■ SUPPLIED MATERIAL:
=== Section Start ===
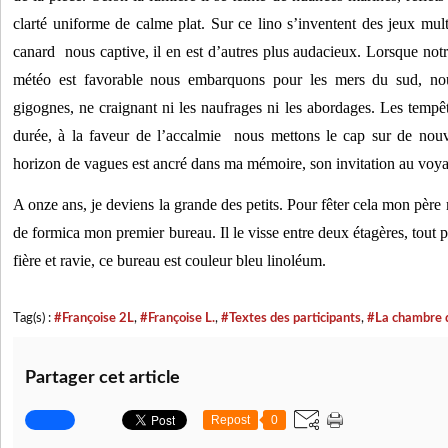
clarté uniforme de calme plat. Sur ce lino s’inventent des jeux multi
canard  nous captive, il en est d’autres plus audacieux. Lorsque notr
météo est favorable nous embarquons pour les mers du sud, nous
gigognes, ne craignant ni les naufrages ni les abordages. Les tempêt
durée, à la faveur de l’accalmie  nous mettons le cap sur de nouv
horizon de vagues est ancré dans ma mémoire, son invitation au voy
A onze ans, je deviens la grande des petits. Pour fêter cela mon père
de formica mon premier bureau. Il le visse entre deux étagères, tout pr
fière et ravie, ce bureau est couleur bleu linoléum. 
Tag(s) :
#Françoise 2L
,
#Françoise L.
,
#Textes des participants
,
#La chambre 
Partager cet article
Repost
0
=== Section End ===
■ YOUR TASK: Copy the material word for word, from its start up to and including the line containing "de formica mon". Leave the picture out of your answer.

■ WRITTEN RESPONSE:
clarté uniforme de calme plat. Sur ce lino s’inventent des jeux multi
canard  nous captive, il en est d’autres plus audacieux. Lorsque notr
météo est favorable nous embarquons pour les mers du sud, nous
gigognes, ne craignant ni les naufrages ni les abordages. Les tempêt
durée, à la faveur de l’accalmie  nous mettons le cap sur de nouv
horizon de vagues est ancré dans ma mémoire, son invitation au voy
A onze ans, je deviens la grande des petits. Pour fêter cela mon père
de formica mon premier bureau. Il le visse entre deux étagères, tout pr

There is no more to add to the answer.